Extracted material Start Marker

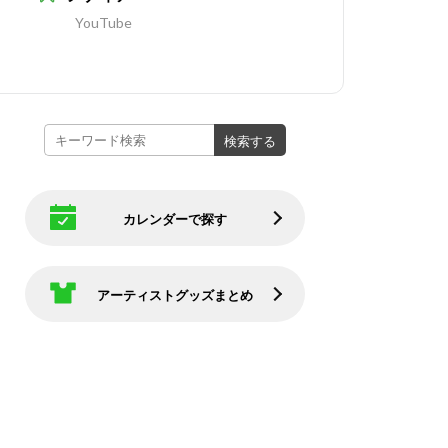
YouTube
カレンダーで探す
アーティストグッズまとめ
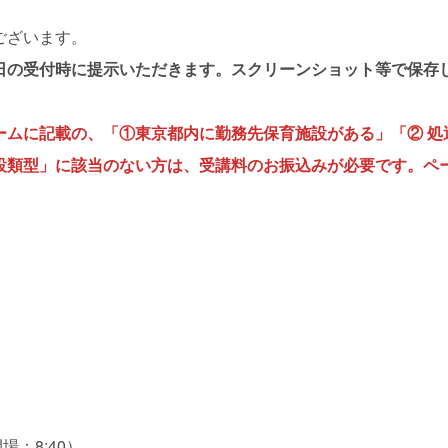
ございます。
日の受付時に提示いただきます。スクリーンショット等で保存
ームに記載の、「①東京都内に勤務先保育施設がある」「② 処
設類型」に該当のない方は、受講料のお振込みが必要です。ペ
開場：8:40）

Extracted material End Marker

The problem. All of the data above should be quoted exactly, except for the pictures.

Task answer.
YouTube
カレンダーで探す
アーティストグッズまとめ
ございます。
日の受付時に提示いただきます。スクリーンショット等で保存
ームに記載の、「①東京都内に勤務先保育施設がある」「② 処
設類型」に該当のない方は、受講料のお振込みが必要です。ペ
開場：8:40）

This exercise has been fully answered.